The details of the steam powered train became more interesting as we climbed. We saw the train yard, with its mound of coal, shovels idle, although clearly they were used to feel the coal elevator manually. We stopped for water twice, water stored from mountain streams. In the old days, the train would pump water out of any stream along the way. Our engine was the largest ever made, weighing in at 169 tons, and it produced more power than was needed to push our four tourist cars up the mountain. So the boiler constantly let off steam, puffing huge white plumes. The whistle let off puffs of steam as well.
Seasonal employees man the train, and I thought at first the brakeman on each car had nothing to do. Then we started downhill. My view was of the woman brakeman in the car ahead. It took power to constantly turn the wheel to set the brakes just right, not so much they stopped the wheels, but enough they slowed the car from going too fast and hitting the car ahead. The brakemen worked as a chorus, checking the brakes visually by leaning out over the car, then waving okay to the car ahead and behind.
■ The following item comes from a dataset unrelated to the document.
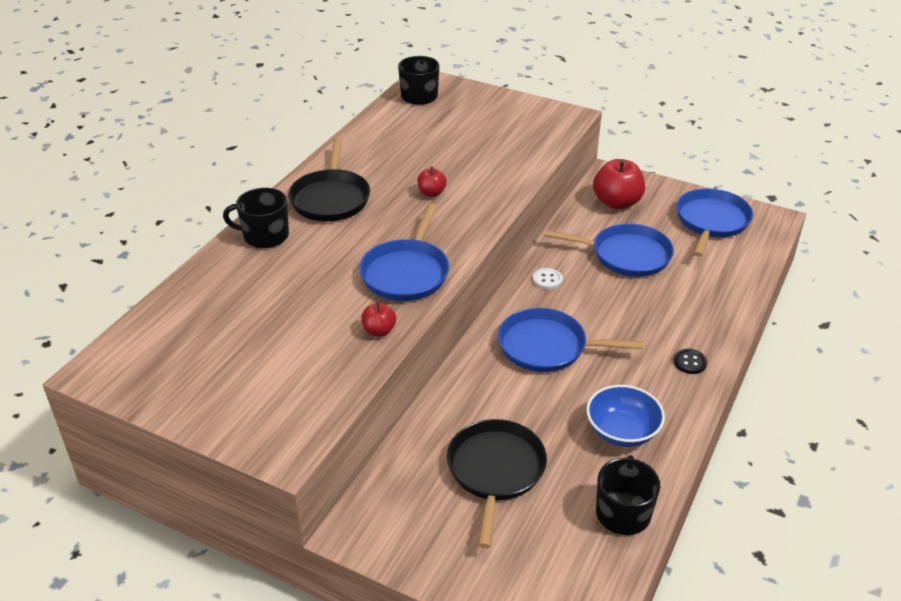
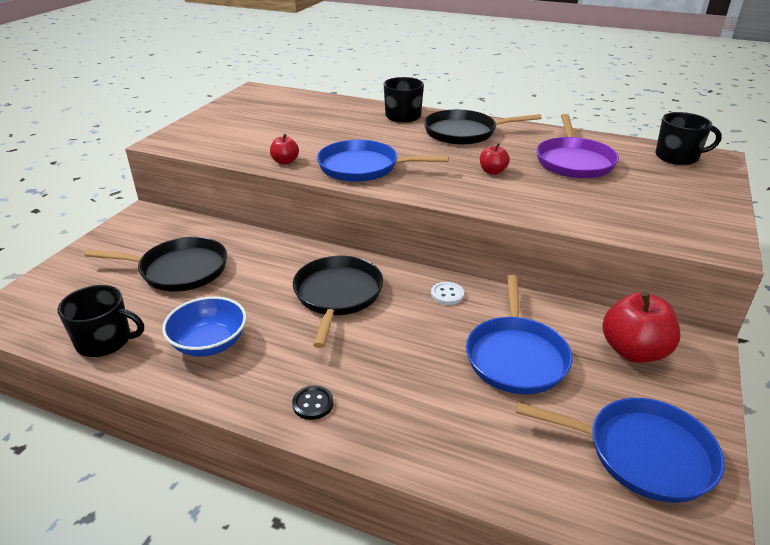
camera: 85 degrees right, 5 degrees down
(418, 146) = (574, 161): none -> purple pan
(547, 347) = (337, 295): blue pan -> black pan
My woman was all business. In idle times, she talked about all the features of the train. She talked to her coworkers about hoping she could get on in the shop over the winter. Almost everyone in the state park system gets laid off at the end of the season and goes on unemployment unless they have a winter gig. It touched me to think about her living on the edge that way.
At the top of the mountain we stopped for a million dollar view from an observation tower. A kind gentlemen snapped this photo of us and emailed it to me when my batteries died at an unfortunate moment. A random act of kindness, and I received rather than gave.
Hello from West Virginia, almost heaven!